1. Under 'Web crawl errors' it has 'robots.txt timeout' so I added one
(previously I had none). Otherwise, under Diagnostics it says: We
have no errors to report. We crawl regularly, so check back later to
see updates.
2. There was no Sitemap, so I uploaded one.
> From what I can tell, it looks like we haven't been able to reach your
> site at all for quite some time now. That makes it a bit hard for us
> to learn what your site is about and to send visitors your way :-).
> You should be able to see this in your Webmasters Tools account as
> well, errors such as these are either listed with your Sitemap files
> or in the Diagnostics / Web crawl section.
> 1. Under 'Web crawl errors' it has 'robots.txt timeout' so I added one
> (previously I had none).
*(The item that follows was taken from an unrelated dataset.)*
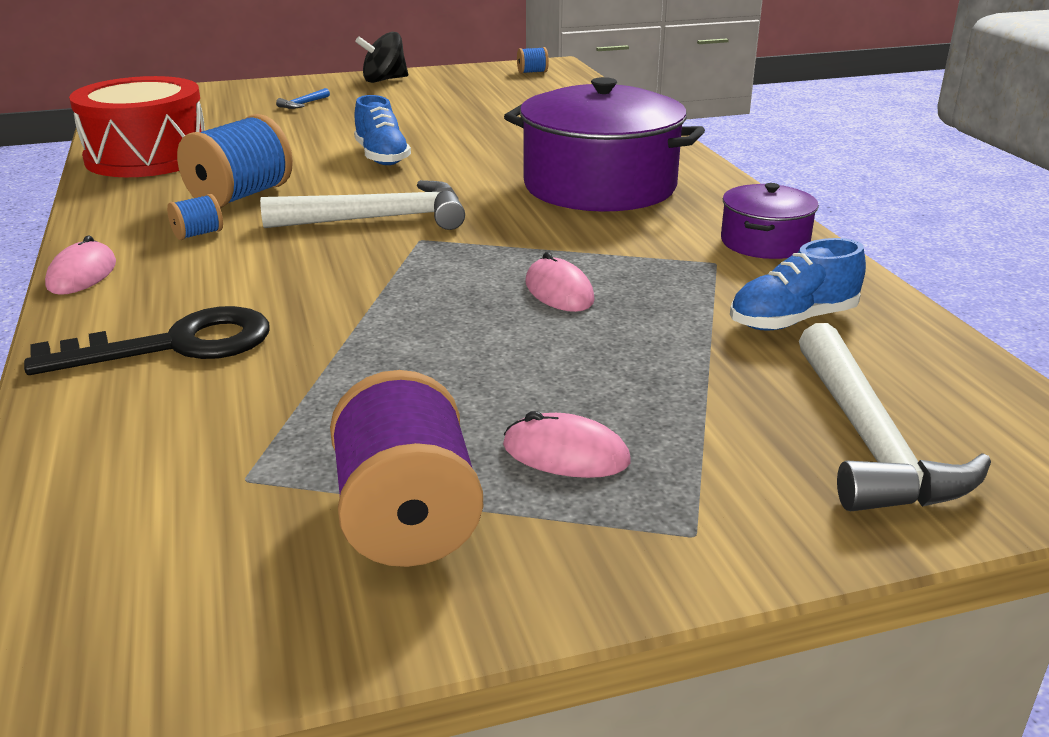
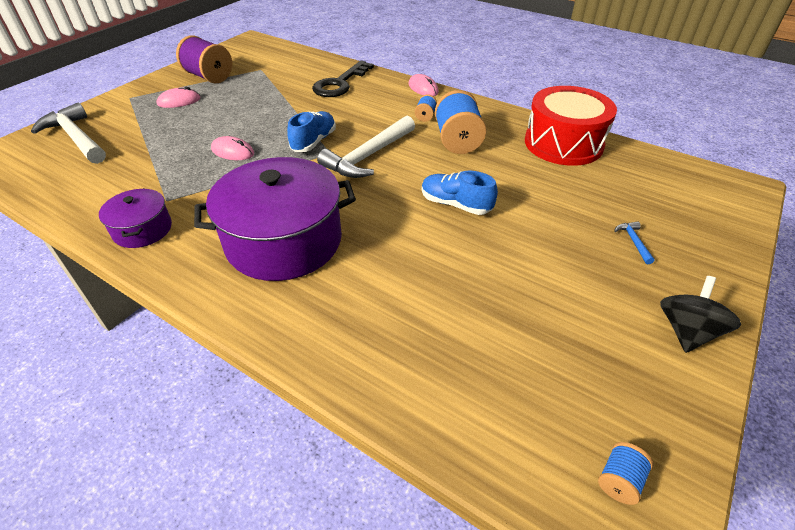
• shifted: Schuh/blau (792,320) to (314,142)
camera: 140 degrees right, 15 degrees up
Otherwise, under Diagnostics it says: We
> have no errors to report. We crawl regularly, so check back later to
> see updates.
> 2. There was no Sitemap, so I uploaded one.
> Would these two things cause the problem?
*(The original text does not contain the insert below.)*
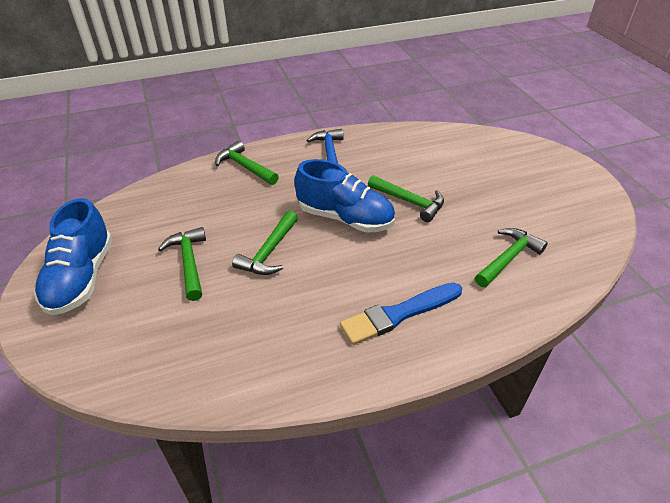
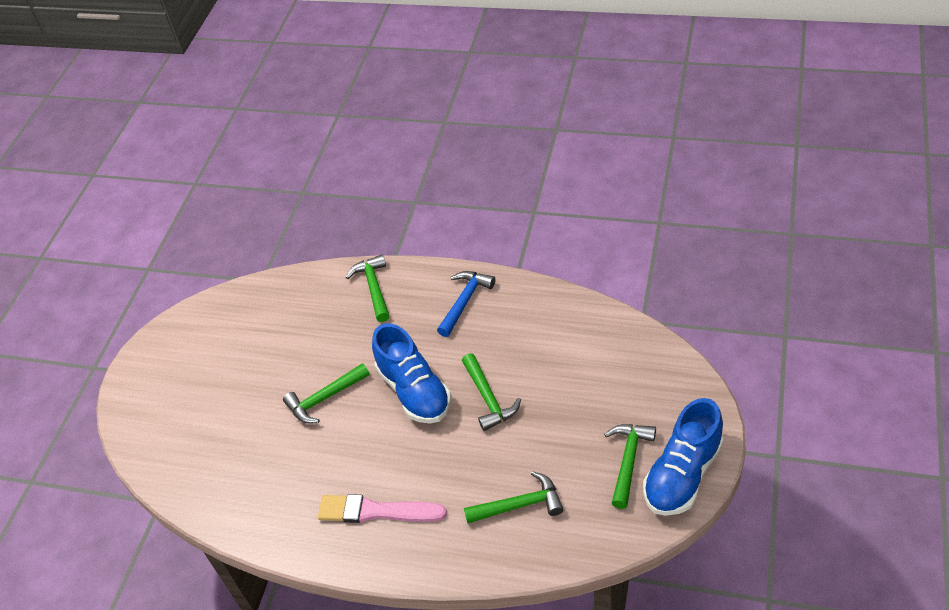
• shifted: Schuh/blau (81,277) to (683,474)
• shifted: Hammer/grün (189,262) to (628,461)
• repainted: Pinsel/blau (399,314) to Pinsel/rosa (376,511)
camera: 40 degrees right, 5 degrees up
> On Jun 17, 6:44 am, JohnMu wrote:
> > Hi Drew and welcome to the groups!
> > From what I can tell, it looks like we haven't been able to reach your
> > site at all for quite some time now. That makes it a bit hard for us
> > to learn what your site is about and to send visitors your way :-).
> > You should be able to see this in your Webmasters Tools account as
> > well, errors such as these are either listed with your Sitemap files
> > or in the Diagnostics / Web crawl section.
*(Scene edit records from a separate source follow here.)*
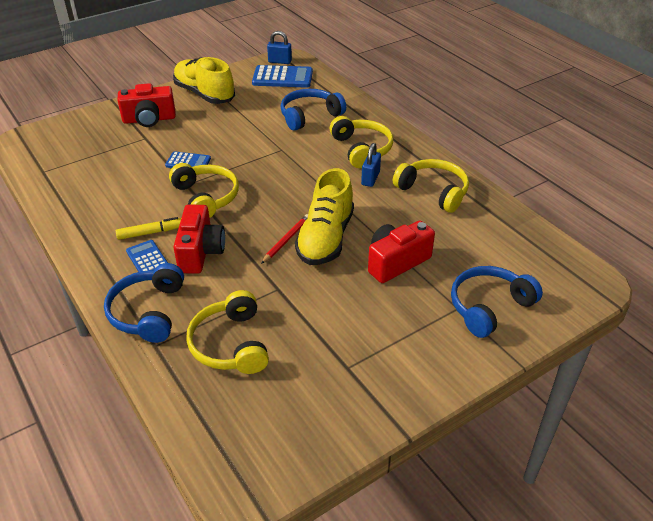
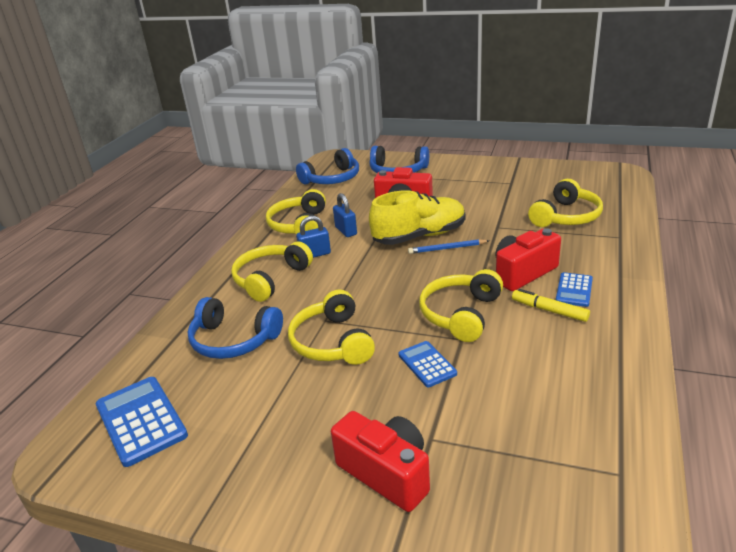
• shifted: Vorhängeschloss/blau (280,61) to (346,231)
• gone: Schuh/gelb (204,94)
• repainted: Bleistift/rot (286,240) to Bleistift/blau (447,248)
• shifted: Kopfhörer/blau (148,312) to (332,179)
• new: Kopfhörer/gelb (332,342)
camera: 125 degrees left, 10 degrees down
"... I believe because we had 'powered by Ekklesia' on our client
site's footers, with many hosted on our same server. I have now
varied these footers to have a 5 or so diff't tags as not to 'spam'
that term. ..."
.,.. so that isn't an issue and isn't causing the site(s) penalties/
problems?
Hi everyone
I just wanted to post a quick update: it seems to be working with your
robots.txt :-)
I passed that information on to some engineers here and it looks like
your series of redirects for invalid URLs could have been the cause of
us not being able to access your site. When we can't access the
robots.txt properly (when it times out like this or is generally
unreachable), we tend not to crawl the site at all just to be safe. In
this case, the robots.txt was missing and that was triggering a fairly
complex series of redirects:
One additional problem is that in order to access http://domain.com/ ,
we need to check the robots.txt for it as well. Here we have an
additional step in redirects
That's a lot of work & takes quite a bit of time :-).
I would really recommend that you change the behavior for invalid URLs
so that it just returns a HTTP result code 404 (with a nice error page
for the user of course).
Hope it helps, keep up the good sleuthing, JLH!
John
> When we can't access the
> robots.txt properly (when it times out like this or is generally
> unreachable), we tend not to crawl the site at all just to be safe.
> Thats actually a damned useful/important bit of information :D
> No robots and poor server response = shoddy crawling!
No, no.
It's not "no robots". Having no robots.txt file is just fine - it's a
clear message from the webmaster who controls the root that he/she has
no problem with robots crawling it.
Similarly a valid robots.txt - or at least one that can be sensibly
parsed even if it has errors - is no problem for a responsible bot.
It's where a site delivers a non-null robots.txt file that is
unparsable - then (I have suspected for some weeks) the Googlebot
simply turns its back on the site as a failsafe mechanism. Possibly
to avoid potential legal problems. I've posted this informed
speculation several times recently - it's great to see it confirmed.
Actually, I believe when a site returns an unparsable robots.txt it's
generally ok since we were at least able to get something back from
the server. If we aren't able to get any kind of reply back from the
server, that's where we tend to back away. That generally includes
situations where the URL is just unreachable (perhaps a "security
update" that ended up blocking us in general) or situations like this
where we give up trying to access the URL (which in a way is
unreachable as well :-)).
There are a lot of sites that return the homepage for all invalid
URLs, which will include the robots.txt if it doesn't exist. We have
to be able to cope with that :-), even if it's not a good practice.